▶ TASK TO CARRY OUT:
What is needed is an exact repeat of the lines from the line containing "металлические" through the final line of the entries below, and nothing else.

Saved data entries
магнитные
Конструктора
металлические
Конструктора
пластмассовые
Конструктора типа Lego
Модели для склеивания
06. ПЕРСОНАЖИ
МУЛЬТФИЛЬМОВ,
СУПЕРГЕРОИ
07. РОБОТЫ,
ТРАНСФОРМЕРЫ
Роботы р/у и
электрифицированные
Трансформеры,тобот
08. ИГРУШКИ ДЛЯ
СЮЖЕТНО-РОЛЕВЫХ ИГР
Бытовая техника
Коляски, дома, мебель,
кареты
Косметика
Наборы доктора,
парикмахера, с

▶ TASK RESULT:
металлические
Конструктора
пластмассовые
Конструктора типа Lego
Модели для склеивания
06. ПЕРСОНАЖИ
МУЛЬТФИЛЬМОВ,
СУПЕРГЕРОИ
07. РОБОТЫ,
ТРАНСФОРМЕРЫ
Роботы р/у и
электрифицированные
Трансформеры,тобот
08. ИГРУШКИ ДЛЯ
СЮЖЕТНО-РОЛЕВЫХ ИГР
Бытовая техника
Коляски, дома, мебель,
кареты
Косметика
Наборы доктора,
парикмахера, с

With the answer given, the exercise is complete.